** Start Passage shown **
A publicly available map has been accidentally revealing the location of some of the most secret and sensitive military bases in the world.
The Global Heat Map is published by the GPS tracking company Strava, and is made up by sticking together the locations and activities of people who use fitness devices like Fitbits. It lights up places where people have been running over the past two years – including soldiers and other people who are running at secret military bases and sensitive places including Afghanistan.
The map shows a great deal of activity in the US and Europe, but in war zones and deserts in countries such as Iraq and Syria the heat map becomes almost entirely dark – except for scattered evidence of activity.
A closer look at those areas brings into focus the locations and outlines of well-known US military bases, as well as other lesser-known and potentially sensitive sites – possibly because American soldiers and other personnel are using fitness trackers as they move around.
When Strava launched the map, it made a particular point of the fact that the data was rich and specific, so that it was possible to see a single person kiteboarding or watch people undertaking the route in a triathlon.
Strava says it has 27 million users around the world, including people who own widely available fitness devices, as well as people who directly subscribe to its mobile app.
The map is not live, but shows a pattern of accumulated activity between 2015 and September 2017. Users are able to opt out of their data being collated for the map.
Some of the locations apparently revealed by the map can already be found on Google Maps, using satellite imagery. But the Strava map makes it easy to find the commonly used paths to walk around them, and to work out which parts are in use.
The Global Heat Map was posted online in November 2017, but the information it contains was only publicised recently.
** End Passage shown **
• [Given exercise 1]:
Summarize the passage about the Strava heat map in two sentences.
• [Given exercise 2]:
Reproduce the wording of the passage about the Strava heat map, starting at "When Strava launched" and ending at "are in use.".
** Start Given data **
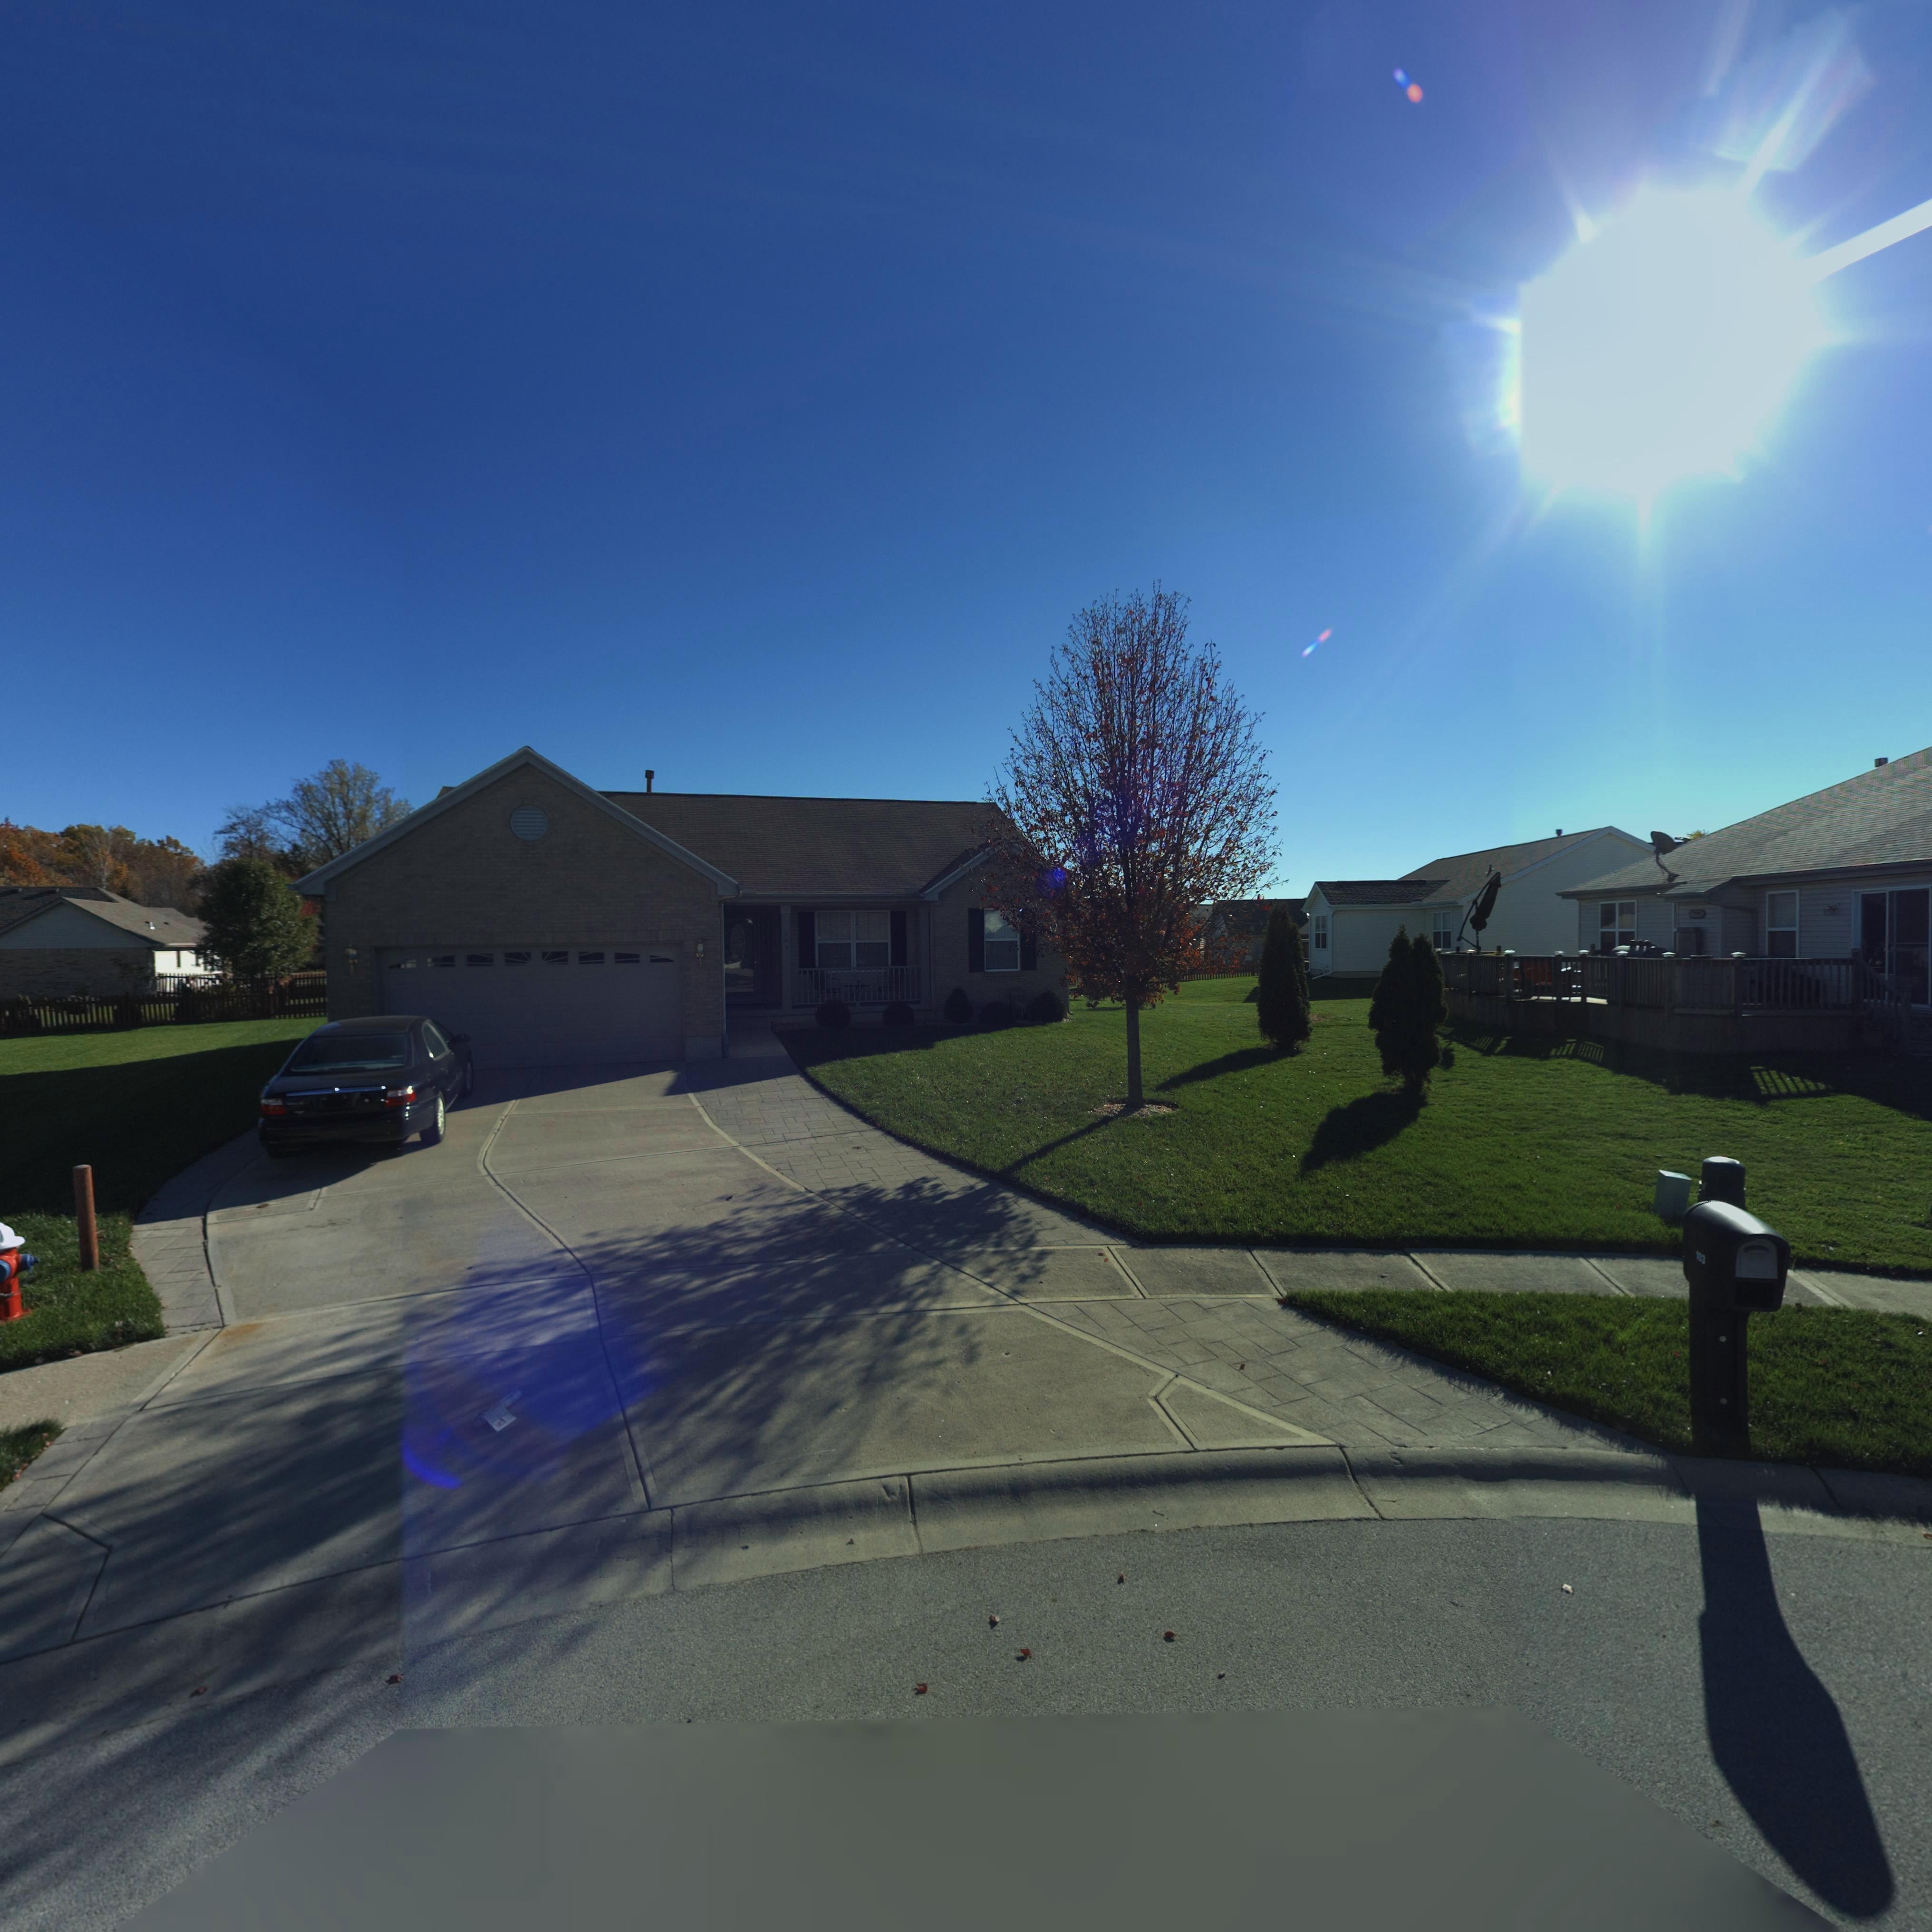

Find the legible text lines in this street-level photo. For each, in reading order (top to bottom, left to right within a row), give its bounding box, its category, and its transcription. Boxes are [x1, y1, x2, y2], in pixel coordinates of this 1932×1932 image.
** End Given data **
• [Task solution 1]:
Strava's Global Heat Map, built from the locations and activities of people who use fitness devices, has accidentally revealed the locations and outlines of US military bases and other potentially sensitive sites in countries such as Iraq and Syria, where scattered activity stands out against otherwise dark areas. The map is not live but shows accumulated activity from 2015 to September 2017, and although some of these sites can already be found on Google Maps, it makes it easy to find commonly used paths and work out which parts are in use.

• [Task solution 2]:
When Strava launched the map, it made a particular point of the fact that the data was rich and specific, so that it was possible to see a single person kiteboarding or watch people undertaking the route in a triathlon.
Strava says it has 27 million users around the world, including people who own widely available fitness devices, as well as people who directly subscribe to its mobile app.
The map is not live, but shows a pattern of accumulated activity between 2015 and September 2017. Users are able to opt out of their data being collated for the map.
Some of the locations apparently revealed by the map can already be found on Google Maps, using satellite imagery. But the Strava map makes it easy to find the commonly used paths to walk around them, and to work out which parts are in use.